That’s a good point.
Actually, no, that’s a very, very good point.
The Timbers — sans a good portion of their spine in Fanendo Adi, David Guzman, Liam Ridgewell, and Jake Gleeson — went on the road and earned a deserved draw against the hottest team in MLS.
There’s no need for qualification or equivocation. That was a good performance and a great result for the Timbers.
The Timbers’ inability to close out games has in large part crippled their 2017 season. Over and over again throughout the course of the spring and summer, the Timbers let points slip away late in games as they failed to find the dagger and gave away poor late goals.
So you’d be forgiven if you didn’t foresee the Timbers turning into a team that grinds out results late in the season. Nonetheless, here we are.
Against each of New York, Colorado, and Sunday against Seattle, the Timbers have ground out close results and come away with a very impressive seven points in three games. Before Sunday there were reasonable questions about whether the Timbers could do so against better opponents than a second-choice Red Bulls side and a pathetic Rapids team.

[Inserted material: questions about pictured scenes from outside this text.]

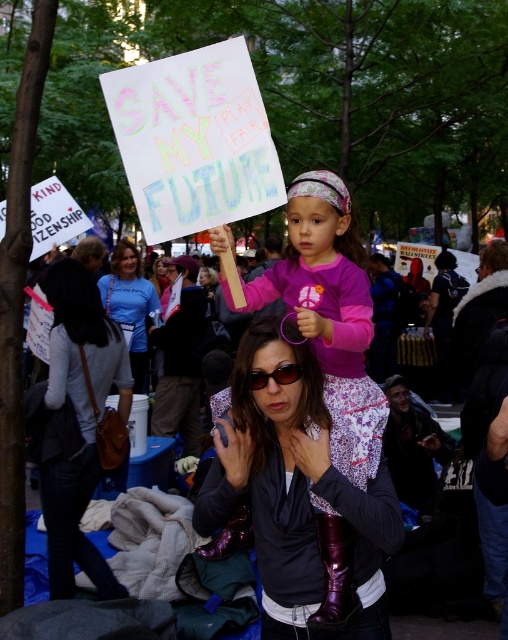
Question: Which point is farther from the camera taking this photo?

Choices:
 (A) (452, 406)
 (B) (139, 298)

Answer: (A)

Question: From the image, what is the correct spatial relationship of gray fabric jacket at center in relation to blue t-shirt at center?

Choices:
 (A) right
 (B) left

Answer: (A)

Question: Based on their relative distances, which object is nearer to the matte black sunglasses at center?

Choices:
 (A) blue t-shirt at center
 (B) pink fabric at center
 (C) gray fabric jacket at center
 (D) pink matte shirt at center

Answer: (D)

Question: Is pink matte shirt at center to the left of matte black sunglasses at center from the viewer's perspective?

Choices:
 (A) yes
 (B) no

Answer: (B)

Question: Is gray fabric jacket at center closer to the viewer compared to matte black sunglasses at center?

Choices:
 (A) no
 (B) yes

Answer: (A)

Question: Which is farther from the pink fabric at center?

Choices:
 (A) gray fabric jacket at center
 (B) blue t-shirt at center

Answer: (B)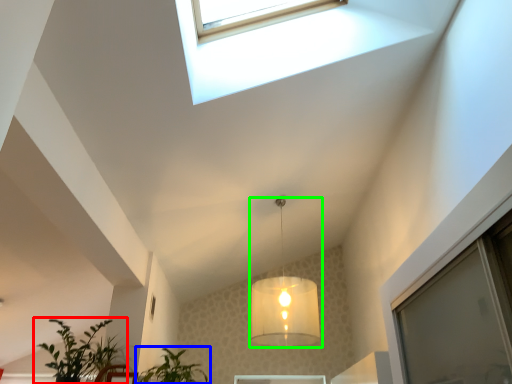
Question: Which is farther away from houseplant (highlighted by a red box)? houseplant (highlighted by a blue box) or lamp (highlighted by a green box)?

Choices:
 (A) houseplant
 (B) lamp

Answer: (B)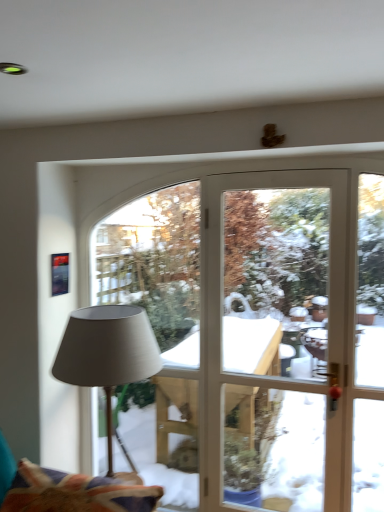
This screenshot has width=384, height=512. I want to click on matte gray fabric lamp at left, so click(107, 352).

The height and width of the screenshot is (512, 384). What do you see at coordinates (107, 352) in the screenshot?
I see `matte gray fabric lamp at left` at bounding box center [107, 352].

Where is `velvet fabric swivel chair at lower left`? velvet fabric swivel chair at lower left is located at coordinates (69, 489).

The height and width of the screenshot is (512, 384). Describe the element at coordinates (69, 489) in the screenshot. I see `velvet fabric swivel chair at lower left` at that location.

Find the location of a particular element. This screenshot has width=384, height=512. matte gray fabric lamp at left is located at coordinates (107, 352).

Can you confirm if velvet fabric swivel chair at lower left is positioned to the right of matte gray fabric lamp at left?

No, velvet fabric swivel chair at lower left is not to the right of matte gray fabric lamp at left.

Between velvet fabric swivel chair at lower left and matte gray fabric lamp at left, which one is positioned behind?

matte gray fabric lamp at left is further from the camera.

Which point is more distant from viewer, (94, 501) or (66, 362)?

The point (66, 362) is behind.

From the image's perspective, is velvet fabric swivel chair at lower left located above or below matte gray fabric lamp at left?

Based on their image positions, velvet fabric swivel chair at lower left is located beneath matte gray fabric lamp at left.

Consider the image. From a real-world perspective, between velvet fabric swivel chair at lower left and matte gray fabric lamp at left, who is vertically lower?

velvet fabric swivel chair at lower left is physically lower.

Considering the sizes of objects velvet fabric swivel chair at lower left and matte gray fabric lamp at left in the image provided, who is thinner, velvet fabric swivel chair at lower left or matte gray fabric lamp at left?

matte gray fabric lamp at left.

Does velvet fabric swivel chair at lower left have a lesser height compared to matte gray fabric lamp at left?

Yes.

Who is smaller, velvet fabric swivel chair at lower left or matte gray fabric lamp at left?

Smaller between the two is velvet fabric swivel chair at lower left.

Is velvet fabric swivel chair at lower left outside of matte gray fabric lamp at left?

Indeed, velvet fabric swivel chair at lower left is completely outside matte gray fabric lamp at left.

Are velvet fabric swivel chair at lower left and matte gray fabric lamp at left far apart?

velvet fabric swivel chair at lower left is near matte gray fabric lamp at left, not far away.

Is velvet fabric swivel chair at lower left aimed at matte gray fabric lamp at left?

No, velvet fabric swivel chair at lower left does not turn towards matte gray fabric lamp at left.

How far apart are velvet fabric swivel chair at lower left and matte gray fabric lamp at left?

velvet fabric swivel chair at lower left and matte gray fabric lamp at left are 17.69 inches apart from each other.

The width and height of the screenshot is (384, 512). In order to click on swivel chair that appears below the matte gray fabric lamp at left (from the image's perspective) in this screenshot , I will do `click(69, 489)`.

Which is more to the right, matte gray fabric lamp at left or velvet fabric swivel chair at lower left?

From the viewer's perspective, matte gray fabric lamp at left appears more on the right side.

Relative to velvet fabric swivel chair at lower left, is matte gray fabric lamp at left in front or behind?

matte gray fabric lamp at left is positioned farther from the viewer than velvet fabric swivel chair at lower left.

Does point (57, 365) appear closer or farther from the camera than point (18, 475)?

Point (57, 365) appears to be farther away from the viewer than point (18, 475).

From the image's perspective, is matte gray fabric lamp at left beneath velvet fabric swivel chair at lower left?

No.

From a real-world perspective, is matte gray fabric lamp at left located higher than velvet fabric swivel chair at lower left?

Yes, from a real-world perspective, matte gray fabric lamp at left is over velvet fabric swivel chair at lower left

In terms of width, does matte gray fabric lamp at left look wider or thinner when compared to velvet fabric swivel chair at lower left?

Clearly, matte gray fabric lamp at left has less width compared to velvet fabric swivel chair at lower left.

Considering the sizes of objects matte gray fabric lamp at left and velvet fabric swivel chair at lower left in the image provided, who is shorter, matte gray fabric lamp at left or velvet fabric swivel chair at lower left?

With less height is velvet fabric swivel chair at lower left.

Looking at this image, does matte gray fabric lamp at left have a smaller size compared to velvet fabric swivel chair at lower left?

Actually, matte gray fabric lamp at left might be larger than velvet fabric swivel chair at lower left.

Is matte gray fabric lamp at left not inside velvet fabric swivel chair at lower left?

Absolutely, matte gray fabric lamp at left is external to velvet fabric swivel chair at lower left.

In the scene shown: Is matte gray fabric lamp at left directly adjacent to velvet fabric swivel chair at lower left?

matte gray fabric lamp at left and velvet fabric swivel chair at lower left are not in contact.

Looking at this image, is matte gray fabric lamp at left facing away from velvet fabric swivel chair at lower left?

No, matte gray fabric lamp at left is not facing the opposite direction of velvet fabric swivel chair at lower left.

Find the location of a particular element. The image size is (384, 512). lamp behind the velvet fabric swivel chair at lower left is located at coordinates (107, 352).

Image resolution: width=384 pixels, height=512 pixels. I want to click on swivel chair below the matte gray fabric lamp at left (from a real-world perspective), so click(x=69, y=489).

Image resolution: width=384 pixels, height=512 pixels. What are the coordinates of `swivel chair below the matte gray fabric lamp at left (from the image's perspective)` in the screenshot? It's located at (69, 489).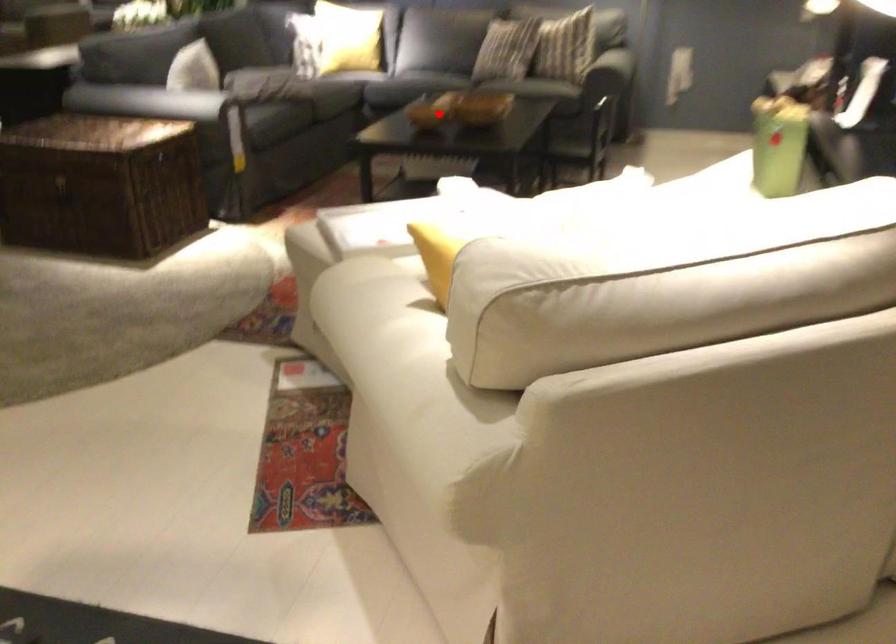
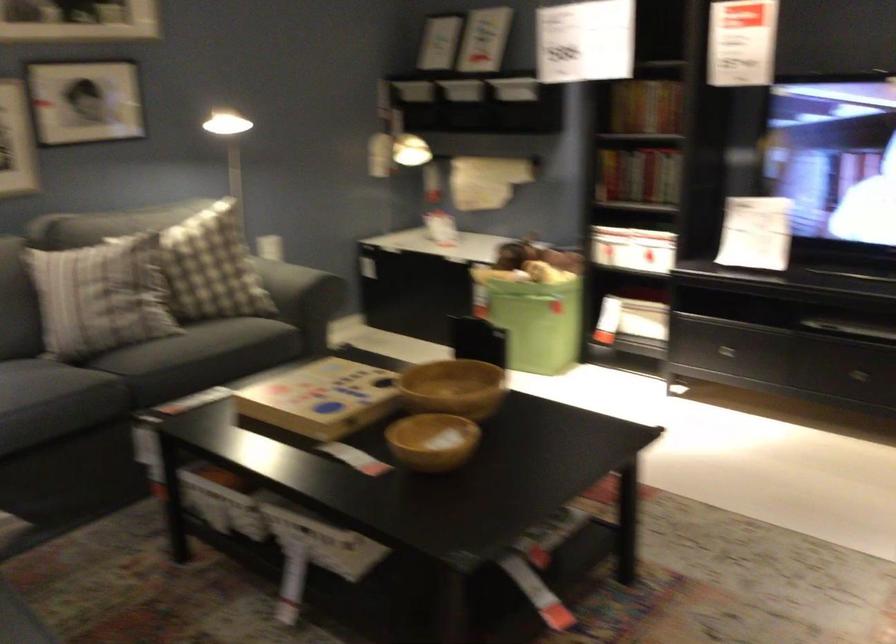
Question: I am providing you with two images of the same scene from different viewpoints. A red point is marked on the first image. At the location where the point appears in image 1, is it still visible in image 2?

Choices:
 (A) Yes
 (B) No

Answer: (A)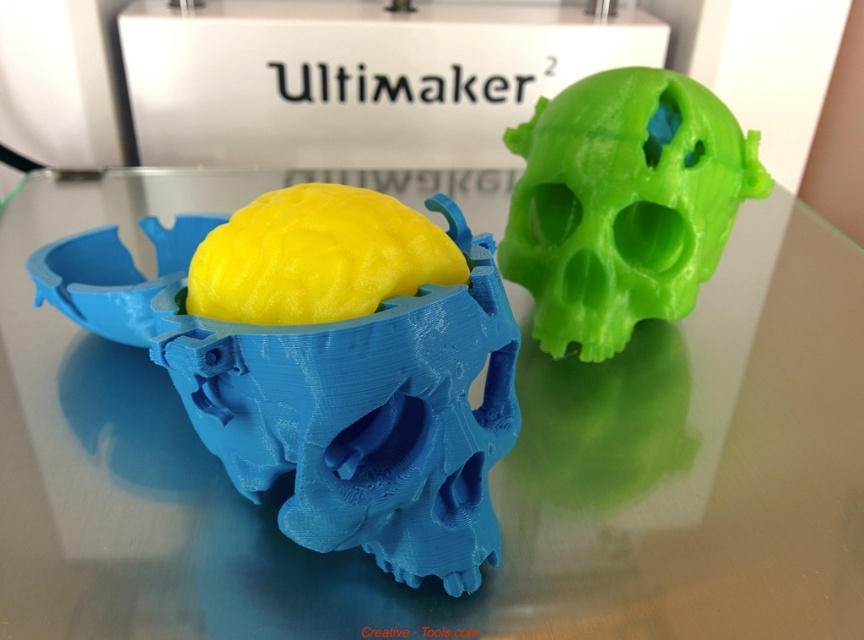
You are an event attendee at the exhibition and want to take a photo of both the transparent glass skull at center and the green matte skull at upper right. Which one should you focus on first if you want to capture both in the same frame?

You should focus on the transparent glass skull at center first because it is positioned on the left side of the green matte skull at upper right, so capturing it first ensures both are in the frame.

You are an event organizer at the exhibition. You need to determine if the transparent glass skull at center can fit into a storage box designed for the green matte skull at upper right. Based on their sizes, will it fit?

The transparent glass skull at center is wider than the green matte skull at upper right, so it will not fit into the storage box designed for the green matte skull at upper right.

You are an event attendee at the Ultimaker exhibition. You notice two skulls displayed on the table. The transparent glass skull at center and the green matte skull at upper right. Which one is taller?

The transparent glass skull at center is taller than the green matte skull at upper right.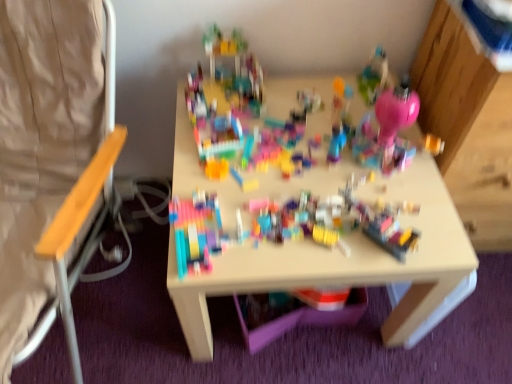
Locate an element on the screen. Image resolution: width=512 pixels, height=384 pixels. translucent plastic container at center, which is counted as the 1th toy, starting from the back is located at coordinates (388, 231).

Well, you have your answer.
How did the Timbers do it? Well, with pretty conventional low-block defending. After the Sounders found Jordan Morris in behind a couple times in the opening moments of the second half, the Timbers dropped their defensive block a little bit and forced the Sounders to break them down. A very clear pattern emerges from the Timbers’ second-half defensive actions chart:
The Timbers had two defensive aims late in the game: First, the Timbers wanted to deny the Sounders early balls into the box. Hence the flurry of defensive actions on the flanks 20-35 yards from the byline. The purpose of this is to try to limit Seattle’s ability to get balls into the box as the backline is getting set. A backline in motion is a backline in which the likes of Clint Dempsey and Jordan Morris can find dangerous space. That’s a lot more difficult when the backline is set and the midfield is able to help close down spaces at the top of the box.
Second, once the backline was set, the Timbers relied on their centerbacks (and — to his credit — Vytas) to mop up anything and everything that came into the box from wide areas.
In other words, the Timbers tried to force Seattle into low-percentage crosses and to make sure they didn’t give up a goal on a low-percentage entry ball. Like I said, it wasn’t rocket science.
Except it sort of was rocket science for the Timbers earlier in the season, as they gave up multiple costly goals from exactly those kinds of balls.
Rocket science or not, though, on Sunday it was successful. Aside from a poor Larrys Mabiala clearance that but for a nice Jeff Attinella save, the Sounders lacked for quality chances despite throwing the kitchen sink into the attack.
Now, to be sure, the Timbers are hardly a park-the-bus kind of team. And it wouldn’t be accurate to say that’s what they did on Sunday. But, as is natural on the road against a quality opponent, they did have to weather a storm on Sunday. Unlike so many times this year, they successfully did so on Sunday, as they have done three times over the course of the last nine days.
If this is going to become a longer-term trend, the Timbers could be poised to put together another late-season run.